◆ **What you should do**: Give all the lines below again, exactly, with no pictures.

◆ **Data items**:

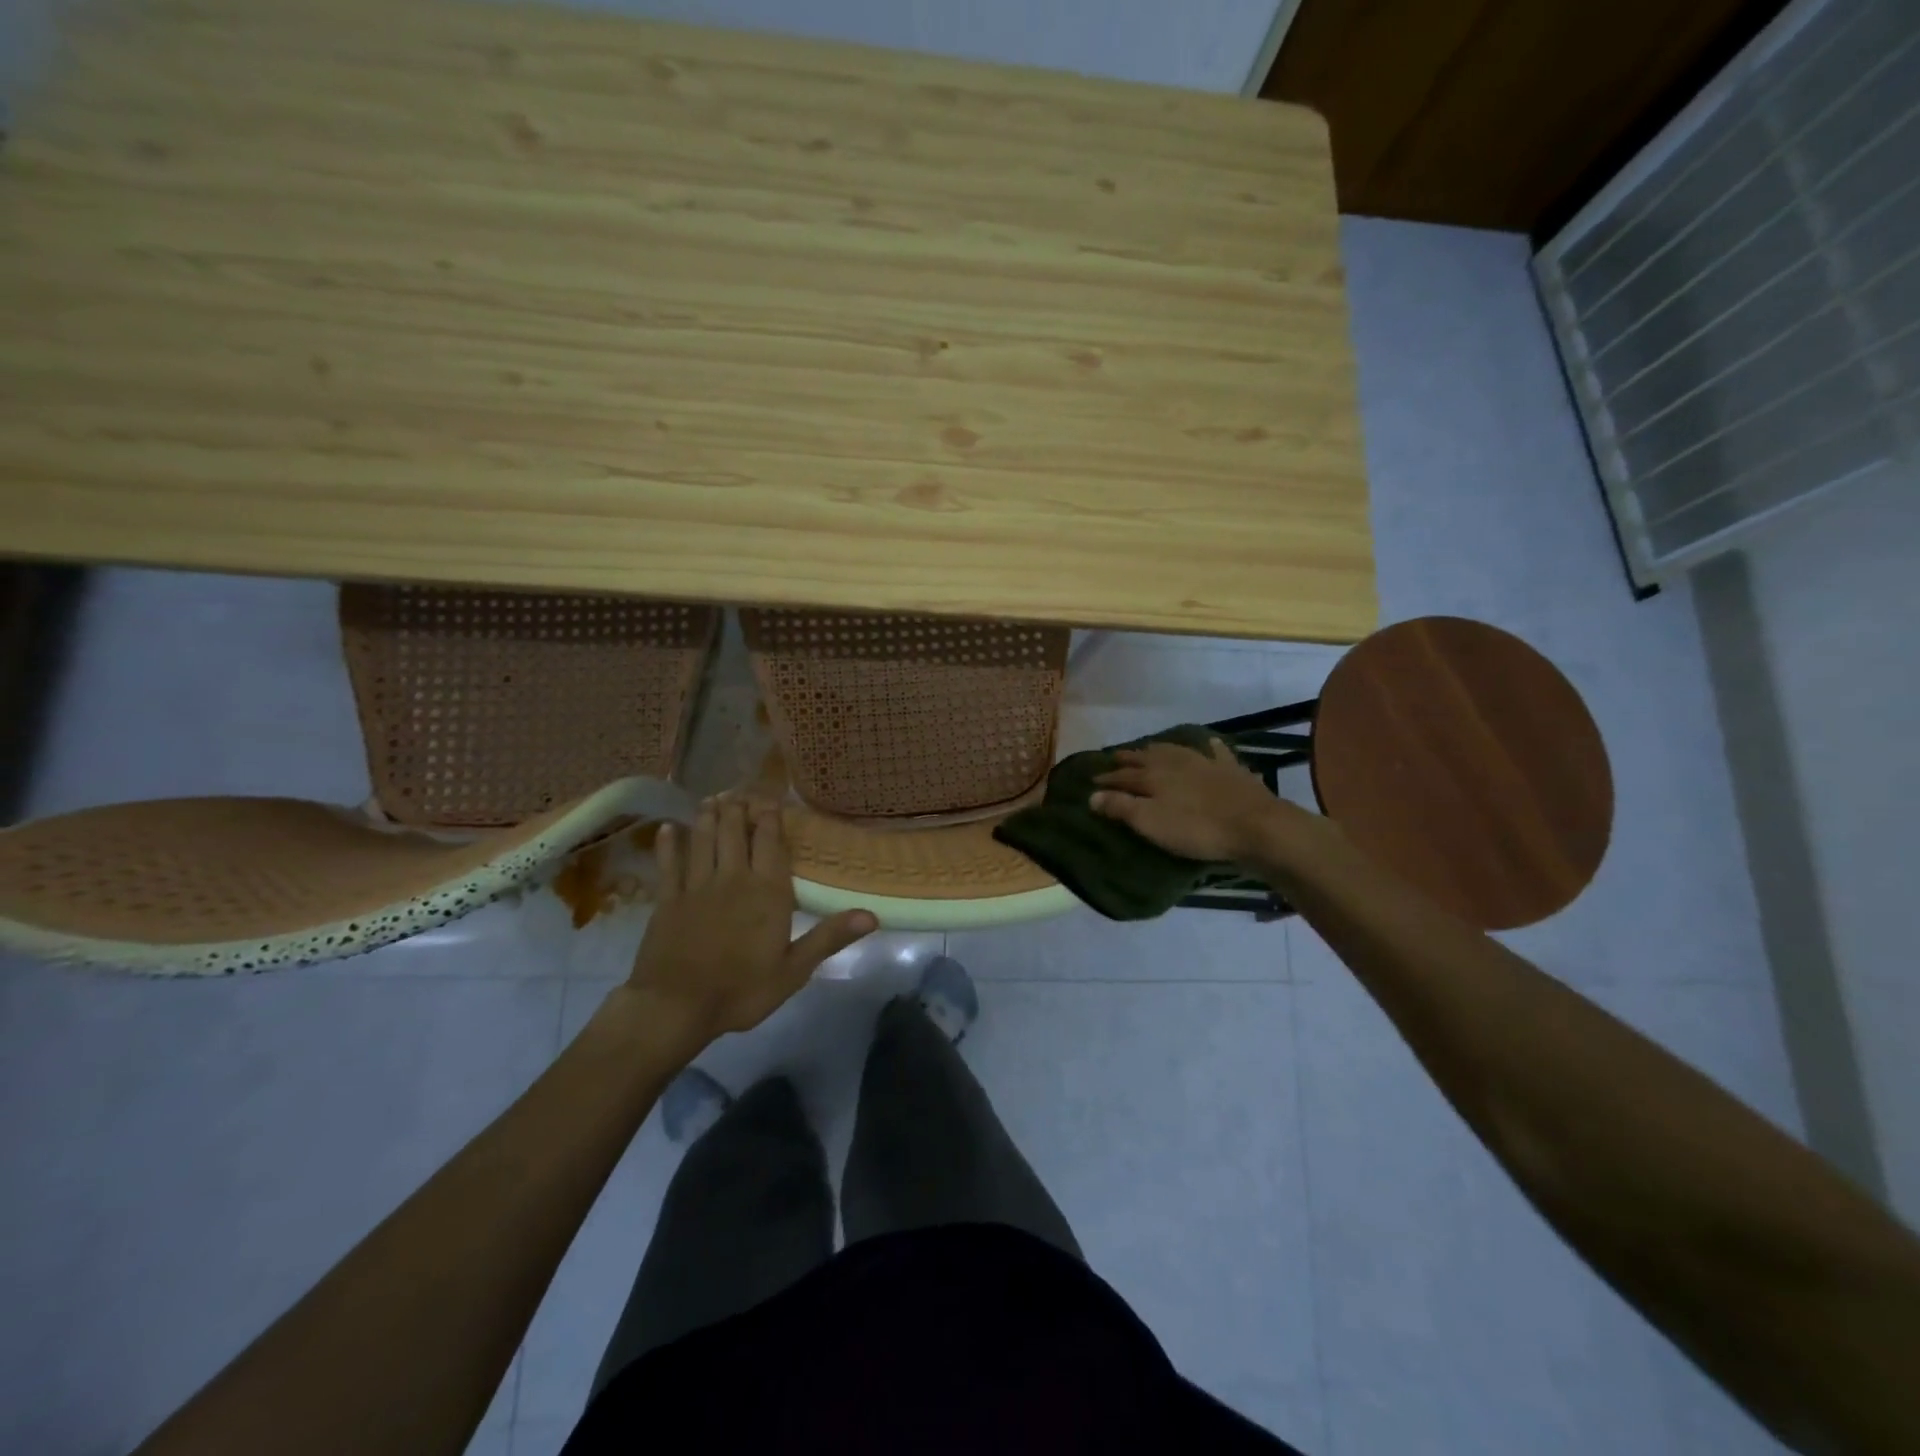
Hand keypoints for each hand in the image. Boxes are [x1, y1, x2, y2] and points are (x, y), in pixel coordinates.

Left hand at [624, 798, 875, 1047]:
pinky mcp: (667, 899)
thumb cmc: (741, 991)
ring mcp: (696, 886)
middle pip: (734, 832)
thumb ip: (829, 937)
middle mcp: (733, 878)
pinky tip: (667, 828)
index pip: (770, 843)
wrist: (676, 1007)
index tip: (770, 798)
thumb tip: (871, 915)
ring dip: (708, 817)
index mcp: (767, 892)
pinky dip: (668, 844)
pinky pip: (669, 863)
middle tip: (738, 791)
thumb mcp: (794, 970)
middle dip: (738, 809)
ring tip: (712, 799)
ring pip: (703, 840)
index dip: (770, 817)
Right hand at [1089, 738, 1284, 862]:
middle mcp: (1176, 763)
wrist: (1255, 826)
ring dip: (1160, 749)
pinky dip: (1210, 748)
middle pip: (1147, 758)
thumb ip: (1120, 807)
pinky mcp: (1232, 770)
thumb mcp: (1151, 822)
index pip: (1123, 775)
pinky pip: (1217, 753)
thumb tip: (1091, 795)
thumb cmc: (1196, 829)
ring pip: (1176, 751)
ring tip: (1149, 748)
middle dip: (1129, 758)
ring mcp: (1206, 763)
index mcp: (1154, 776)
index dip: (1107, 778)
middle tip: (1115, 757)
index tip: (1092, 780)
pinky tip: (1209, 744)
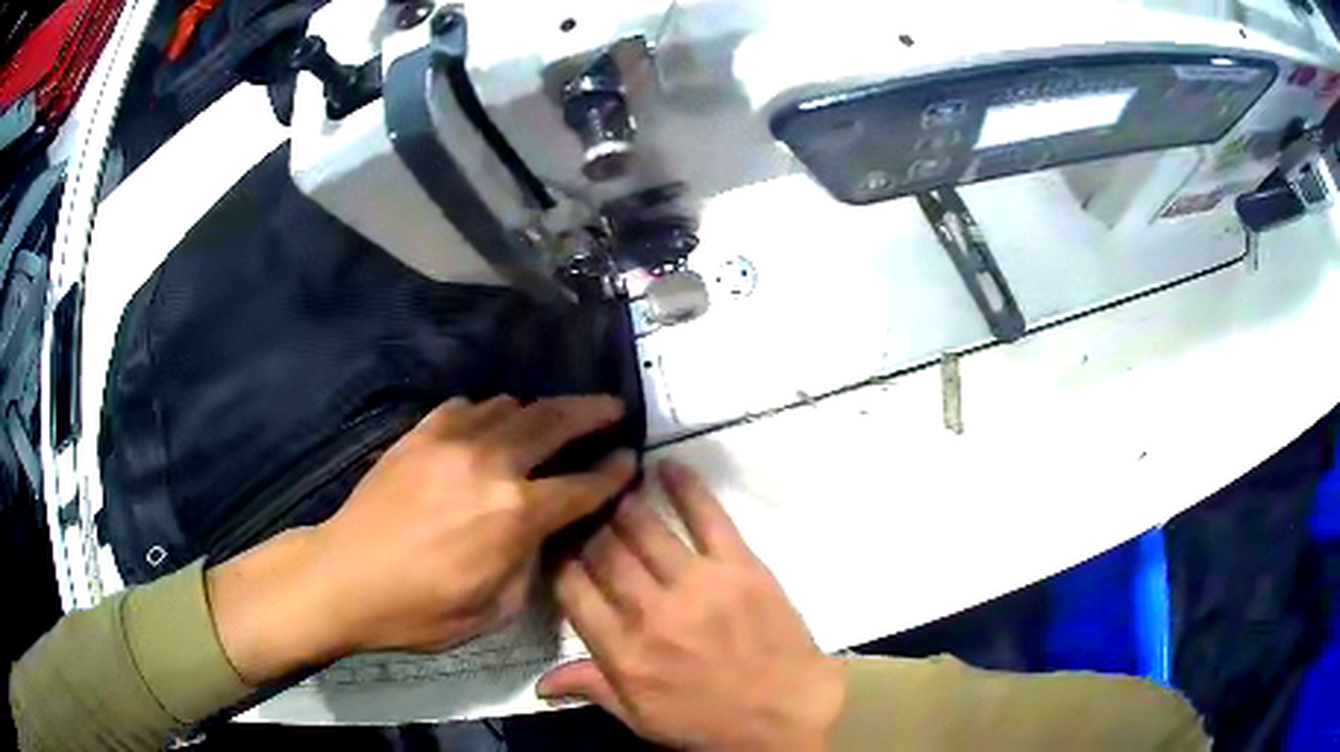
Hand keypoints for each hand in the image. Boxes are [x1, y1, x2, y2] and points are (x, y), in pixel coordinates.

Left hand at [207, 395, 634, 683]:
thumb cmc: (420, 609)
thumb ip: (528, 565)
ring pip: (510, 406)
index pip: (581, 485)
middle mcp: (490, 465)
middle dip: (591, 412)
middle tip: (612, 407)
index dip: (613, 472)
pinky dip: (489, 413)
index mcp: (514, 515)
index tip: (631, 458)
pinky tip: (489, 425)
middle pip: (554, 423)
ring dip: (539, 411)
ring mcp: (451, 442)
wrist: (344, 578)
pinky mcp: (419, 434)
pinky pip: (466, 407)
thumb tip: (540, 534)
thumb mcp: (493, 610)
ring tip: (551, 419)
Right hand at [538, 460, 845, 751]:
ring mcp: (696, 584)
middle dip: (585, 526)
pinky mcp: (739, 565)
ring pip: (643, 527)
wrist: (787, 712)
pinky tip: (666, 465)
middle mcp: (650, 612)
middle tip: (581, 510)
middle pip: (602, 550)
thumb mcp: (641, 719)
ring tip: (613, 487)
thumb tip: (539, 682)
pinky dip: (685, 486)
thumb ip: (591, 689)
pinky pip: (707, 516)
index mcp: (622, 652)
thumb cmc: (709, 721)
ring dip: (622, 503)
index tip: (558, 545)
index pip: (571, 589)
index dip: (558, 560)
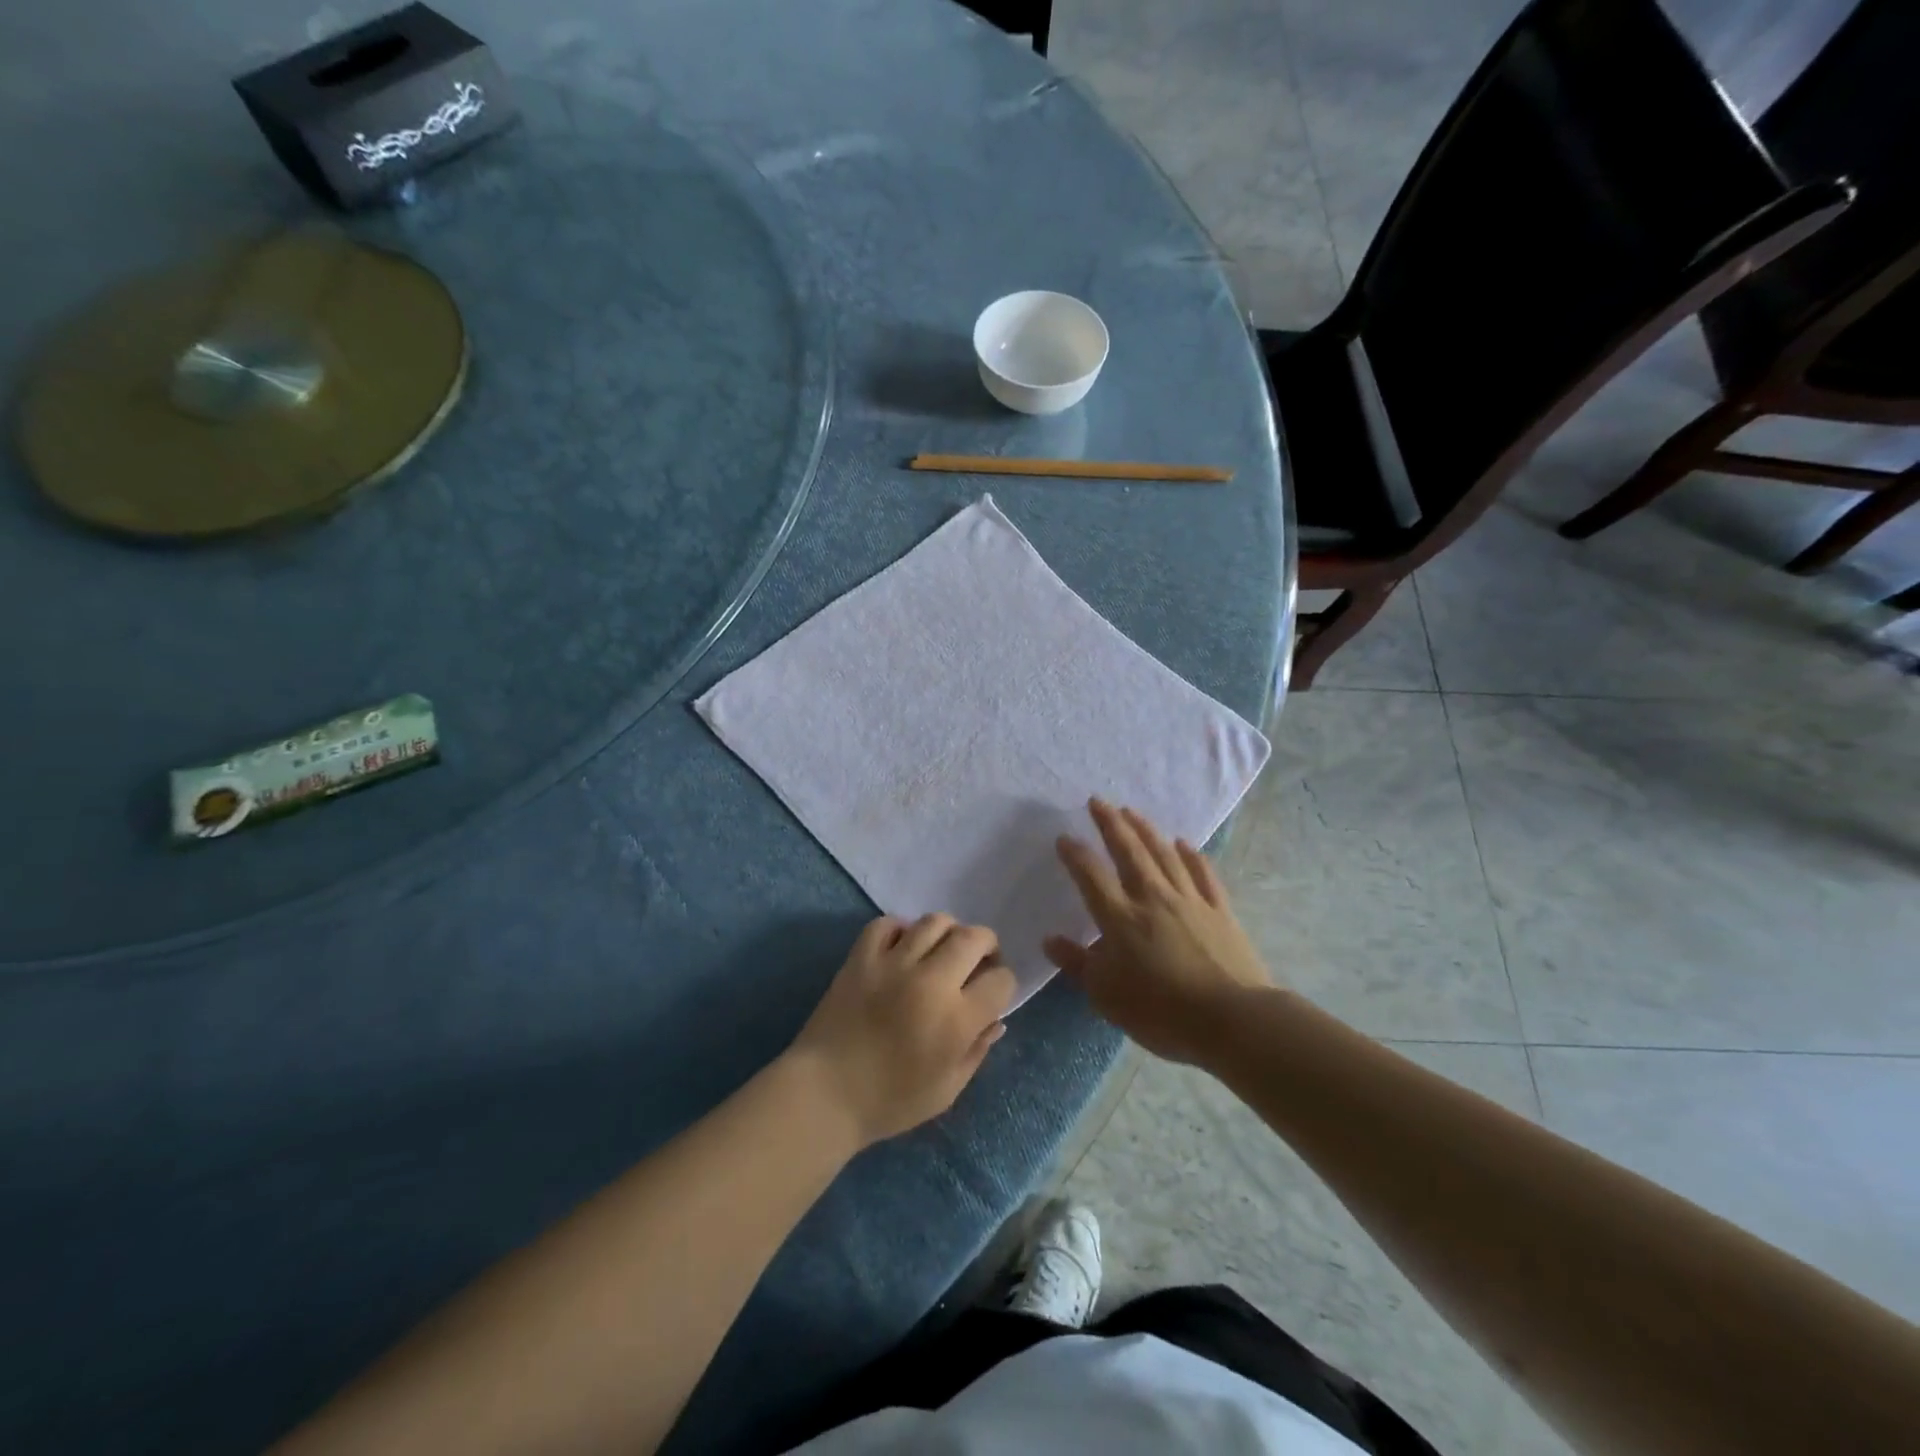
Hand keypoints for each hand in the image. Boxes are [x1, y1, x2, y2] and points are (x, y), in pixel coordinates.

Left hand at [789, 913, 1016, 1148]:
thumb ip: (977, 1051)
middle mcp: (930, 981)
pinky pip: (887, 923)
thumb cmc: (889, 1102)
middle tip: (978, 962)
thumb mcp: (946, 1090)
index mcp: (956, 1019)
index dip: (1002, 985)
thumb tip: (996, 1020)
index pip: (1001, 980)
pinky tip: (902, 948)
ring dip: (948, 932)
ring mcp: (893, 963)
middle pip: (974, 937)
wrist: (824, 1094)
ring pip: (934, 922)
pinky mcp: (861, 956)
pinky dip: (900, 929)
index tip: (992, 994)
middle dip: (987, 946)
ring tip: (941, 951)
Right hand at [1045, 799, 1272, 1064]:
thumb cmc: (1160, 1011)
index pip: (1091, 875)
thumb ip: (1077, 964)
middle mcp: (1152, 898)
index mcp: (1120, 918)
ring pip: (1164, 854)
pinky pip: (1203, 874)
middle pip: (1129, 852)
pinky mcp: (1220, 911)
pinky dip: (1192, 856)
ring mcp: (1190, 900)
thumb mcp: (1106, 995)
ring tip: (1132, 811)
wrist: (1233, 1020)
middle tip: (1098, 801)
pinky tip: (1184, 843)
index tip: (1064, 837)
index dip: (1075, 854)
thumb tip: (1050, 939)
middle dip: (1111, 823)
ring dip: (1146, 830)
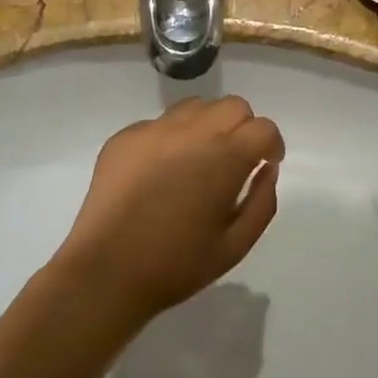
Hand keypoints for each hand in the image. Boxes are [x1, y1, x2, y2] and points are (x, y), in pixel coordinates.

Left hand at [51, 97, 283, 325]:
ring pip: (195, 107)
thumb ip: (262, 202)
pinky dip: (171, 139)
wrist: (106, 271)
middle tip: (233, 162)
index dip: (271, 145)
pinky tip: (160, 173)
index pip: (263, 128)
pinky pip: (159, 124)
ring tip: (197, 161)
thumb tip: (267, 169)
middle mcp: (191, 132)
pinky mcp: (124, 137)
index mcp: (224, 157)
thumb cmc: (177, 265)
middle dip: (242, 128)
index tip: (265, 164)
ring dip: (207, 126)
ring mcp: (153, 130)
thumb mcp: (235, 245)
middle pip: (232, 106)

◆ **Response**:
Hand keypoints for each hand in the image. Boxes are [x1, y1, x2, y2] and points are (x, y), in pixel coordinates.

Left hand at [624, 798, 875, 1047]:
pinky mcp: (667, 899)
thumb cmc: (741, 991)
ring mcp: (696, 886)
middle pip: (734, 832)
thumb ip: (829, 937)
middle mcp: (733, 878)
pinky tip: (667, 828)
index pip: (770, 843)
wrist: (676, 1007)
index tip: (770, 798)
thumb tip: (871, 915)
ring dip: (708, 817)
index mcp: (767, 892)
pinky dip: (668, 844)
pinky pip: (669, 863)
middle tip: (738, 791)
thumb mcp: (794, 970)
middle dip: (738, 809)
ring tip: (712, 799)
ring pip: (703, 840)
index dip: (770, 817)
Right hand at [1089, 738, 1284, 862]:
middle mcp: (1176, 763)
wrist: (1255, 826)
ring dip: (1160, 749)
pinky dip: (1210, 748)
middle pip: (1147, 758)
thumb ip: (1120, 807)
pinky mcp: (1232, 770)
thumb mcp: (1151, 822)
index pip: (1123, 775)
pinky pip: (1217, 753)
thumb tip: (1091, 795)
thumb cmc: (1196, 829)
ring pip: (1176, 751)
ring tip: (1149, 748)
middle dip: (1129, 758)
ring mcp: (1206, 763)
index mcp: (1154, 776)
index dip: (1107, 778)
middle tip: (1115, 757)
index tip: (1092, 780)
pinky tip: (1209, 744)
Hand keypoints for each hand in the image. Boxes are [x1, y1, x2, y2] and points are (x, y), in pixel coordinates.

Left hand at [207, 395, 634, 683]:
thumb cmc: (420, 609)
thumb ip: (528, 565)
ring pip: (510, 406)
index pip: (581, 485)
middle mcp: (490, 465)
middle dip: (591, 412)
middle tip: (612, 407)
index dip: (613, 472)
pinky dip: (489, 413)
index mcp: (514, 515)
index tip: (631, 458)
pinky tip: (489, 425)
middle pip: (554, 423)
ring dip: (539, 411)
ring mcp: (451, 442)
wrist: (344, 578)
pinky mcp: (419, 434)
pinky pip: (466, 407)
thumb tip: (540, 534)
thumb mcp: (493, 610)
ring tip: (551, 419)
Right hand at [538, 460, 845, 751]:
ring mcp: (696, 584)
middle dip: (585, 526)
pinky mcp: (739, 565)
ring pip: (643, 527)
wrist: (787, 712)
pinky tip: (666, 465)
middle mcp: (650, 612)
middle tip: (581, 510)
middle pip: (602, 550)
thumb mcp: (641, 719)
ring tip: (613, 487)
thumb tip: (539, 682)
pinky dip: (685, 486)
thumb ip: (591, 689)
pinky pip: (707, 516)
index mcp: (622, 652)
thumb cmc: (709, 721)
ring dip: (622, 503)
index tip: (558, 545)
index pip: (571, 589)
index dip: (558, 560)
Hand keypoints for each hand in the image. Boxes are [x1, y1, x2, y2] and points are (x, y), in pixel coordinates.

Left hand at [789, 913, 1016, 1148]:
thumb ip: (977, 1051)
middle mcp: (930, 981)
pinky pip: (887, 923)
thumb cmc: (889, 1102)
middle tip: (978, 962)
thumb mcp: (946, 1090)
index mcp: (956, 1019)
index dip: (1002, 985)
thumb tip: (996, 1020)
index pip: (1001, 980)
pinky tip: (902, 948)
ring dip: (948, 932)
ring mcp: (893, 963)
middle pip: (974, 937)
wrist: (824, 1094)
ring pip: (934, 922)
pinky mcp: (861, 956)
pinky dip: (900, 929)
index tip: (992, 994)
middle dip: (987, 946)
ring tip: (941, 951)
Right hand at [1045, 799, 1272, 1064]:
thumb cmc: (1160, 1011)
index pip: (1091, 875)
thumb ip: (1077, 964)
middle mcp: (1152, 898)
index mcp: (1120, 918)
ring pip: (1164, 854)
pinky pip: (1203, 874)
middle pip: (1129, 852)
pinky mcp: (1220, 911)
pinky dip: (1192, 856)
ring mcp: (1190, 900)
thumb mcp: (1106, 995)
ring tip: (1132, 811)
wrist: (1233, 1020)
middle tip: (1098, 801)
pinky tip: (1184, 843)
index tip: (1064, 837)
index dip: (1075, 854)
thumb tip: (1050, 939)
middle dip: (1111, 823)
ring dip: (1146, 830)
Hand keypoints for each hand in the image. Boxes are [x1, y1, x2, y2] and points are (x, y), in pixel coordinates.

Left hand at [51, 97, 283, 325]:
ring pip: (195, 107)
thumb ip: (262, 202)
pinky dip: (171, 139)
wrist: (106, 271)
middle tip: (233, 162)
index dip: (271, 145)
pinky tip: (160, 173)
index pip: (263, 128)
pinky pip: (159, 124)
ring tip: (197, 161)
thumb tip: (267, 169)
middle mcp: (191, 132)
pinky mcp: (124, 137)
index mcp: (224, 157)
thumb cmc: (177, 265)
middle dip: (242, 128)
index tip: (265, 164)
ring dip: (207, 126)
ring mcp: (153, 130)
thumb mcp: (235, 245)
middle pip: (232, 106)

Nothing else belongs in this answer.